OK I’ll say it: I am experiencing fear of 50. I have been through 6 months of self-recrimination and regret. My old tape recordings in my head have been playing messages of my wasted past and talents. Poor me. I just realized that I now will refer to myself as “older.” that hurts. Nothing of my youth (not that I had one) remains. Nothing to do but deal with it. As we say in the Program, we will not regret the past nor will we wish to shut the door on it.
I have been in a funk ever since the July teaching job ended. There is nothing teaching-wise on the horizon, and I am getting discouraged. More resumes were fired off on Saturday morning, more will go tomorrow. I am widening my possibilities by also applying for art history teaching jobs at community colleges.
Japan turned me down. At least, the AEON corporation did. No explanation, just a polite email. Oh well. I have now turned my sights to China. Fickle, ain’t I? I am exploring Zhuhai, Xi’an, Shenzhen, and other cities. My goal will be to land a university job. I dream of vast vistas of mountains, desert, and windy plains. I am concerned about ending up either in a steamy subtropical climate or a city choked with pollution.

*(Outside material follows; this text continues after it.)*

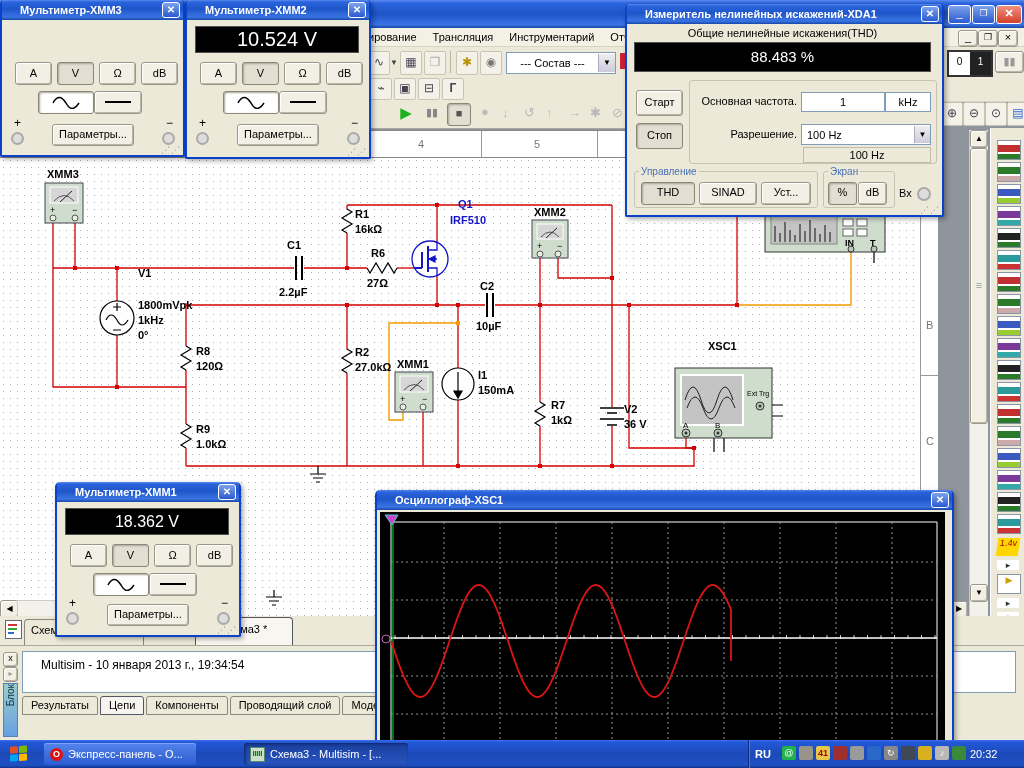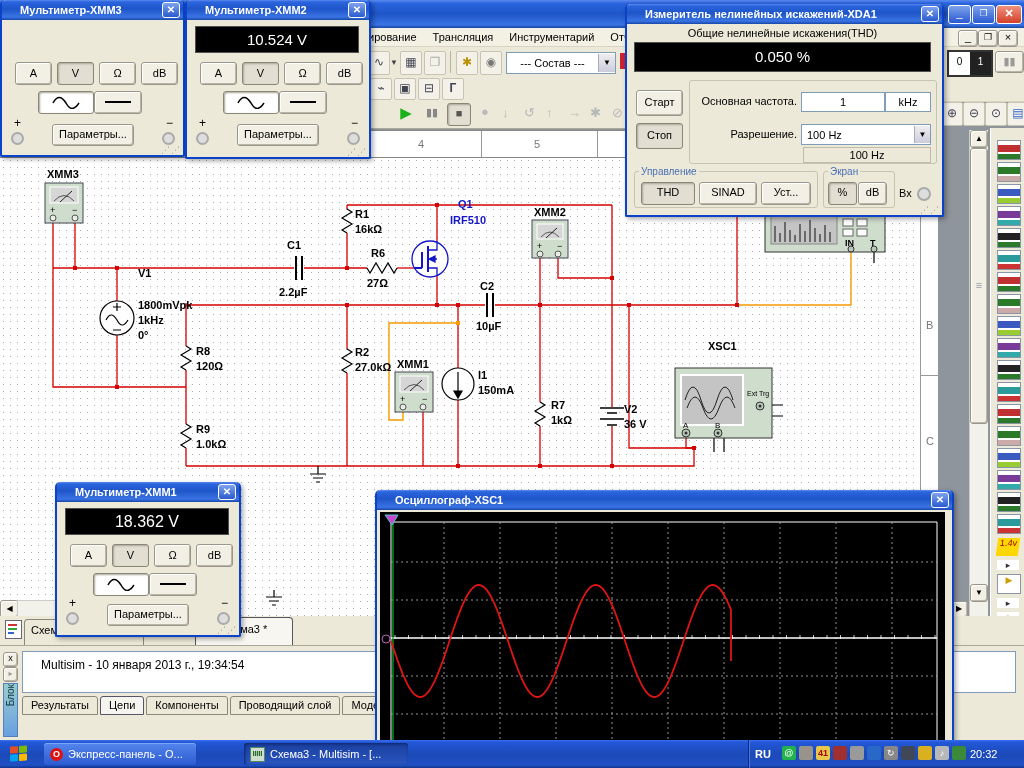"10.524 V" div.lcd { font-size: 15px -> 20px }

I taught for the final time yesterday at an L.A. Shanti training, ending an 11-year volunteer relationship with the organization. It saddened me to see its loss of values, as the nonprofit moves in one direction, and I in another. It is time to break the ties. It is time to leave L.A. It has served its purpose. After beating myself into submission at the gym and enjoying the steam room, I dscovered on the way home that I had lost my ATM card. The end to a perfect day.